Style: Blended Barrel Aged Imperial Stout
Brewery’s Note: “Crafted to commemorate 25 years of brewing, Long Trail’s limited edition 25th Anniversary Ale is a barrel-aged stout that weighs in at 9% ABV./ We blended a bourbon barrel-aged batch of our recently retired Brewmaster Series Imperial Porter with a rye whiskey barrel-aged iteration of Culmination, our dark chocolate porter released under the Brush & Barrel Series./ A ‘young’ batch of Imperial Stout was brewed and blended with the barrel-aged beers to infuse a fresh, roasty character./ The beer combines a mellowness drawn from long aging on wood with the bright flavor of fresh stout to create a complex beer fit for celebrating 25 trailblazing years of Vermont craft brewing.”

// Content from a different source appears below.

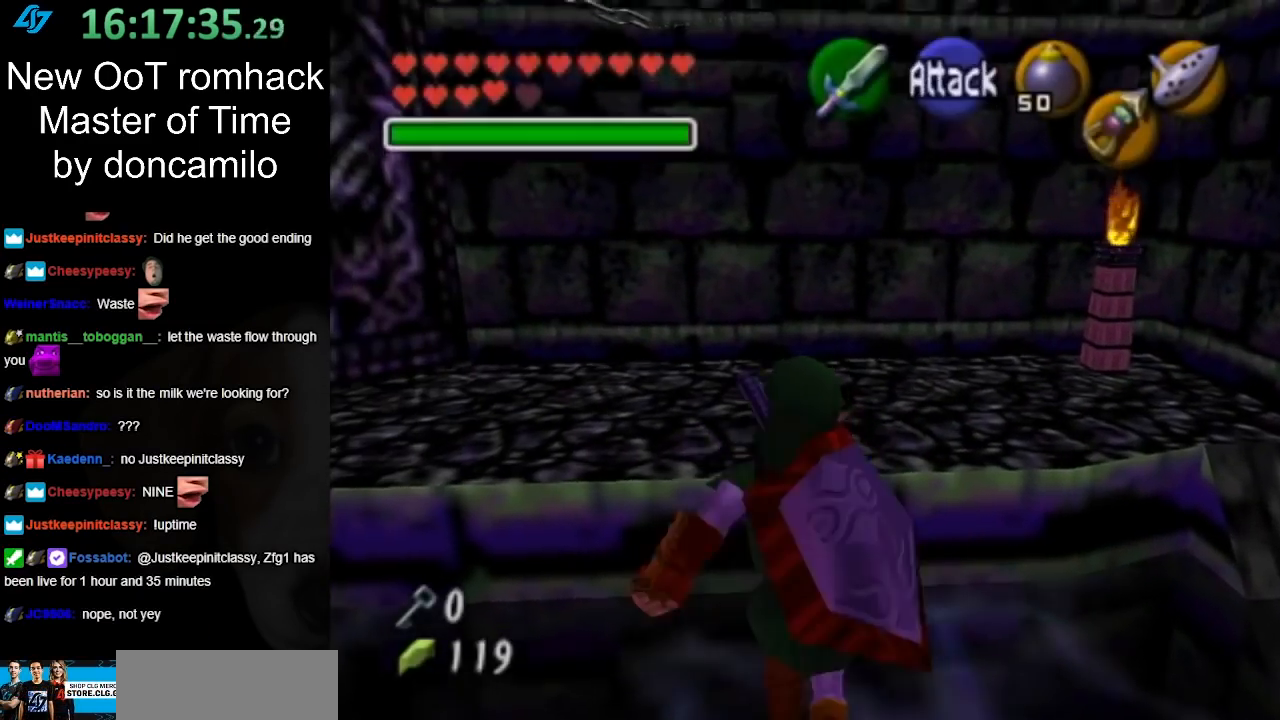
{"buttons": ["L1"], "left_stick": "center", "right_stick": "center", "events": [[50, "left_stick", "up-left"], [200, "left_stick", "down-left"], [300, "L1", "down"], [333, "left_stick", "center"]]}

The beer pours a deep, chocolaty, mocha-brown with a small head of creamy-turning-to-khaki bubbles that wither away to a scrim. When you make do the swirly thing, it leaves quick, sliding sheets that slip back into the beer almost as quickly as the rest of the beer. This beer is an opaque mystery with nothing coming through, though it does appear a touch lighter in color than others in the style, which is alluring in its own right. On the nose, the beer smells of musty oak, rich nuts and smooth chocolate. It’s a decidedly sweet nose, with creamy undertones, and touches of peanut butter. Nothing quite stands out in the smell, yet all the scents are rich and pleasant. On the tongue, the beer tastes sweet, though never cloying, starting with dark fruit sweetness that moves into sweet booze before being nipped lightly by bitter herbs and a touch of barrel that is a little soft for my taste. The aftertaste is where the earthy oak makes its largest play, and there’s a definite dark fruit acidity to the start of the sip that boarders on tart, and actually works very nicely with the beer as a whole. In flavor, with that dark fruit opening, the beer starts as grape soda with a splash of strawberries that move to chocolate, then sweet whiskey with a drying avalanche of subtle coffee roast, graphite, earth and smooth oak. The finish is a lovely tango of oak and graphite, which I find quite pleasant. In the mouth, the beer feels decidedly light for the style, sitting on the crux between a medium and heavy bodied beer. It has smooth, almost oozing mouthfeel, yet has a rougher tumble over the tongue. When the beer leaves, the mouth is left dry and sticky with nice saliva pouches developing in the cheeks and oozing outwards. Overall it’s a nice beer. Nothing to blow you away with, and not quite enough booze for the cool bit of wax sealing they put on the bottle (the bottle looked great, by the by). The tartness at the beginning was really what made this interesting, but I’m not sure if it was supposed to be there or not. In the end, it’s a good middle of the road barrel aged impy. Nothing to blow you away, but no notable flaws. Good to drink.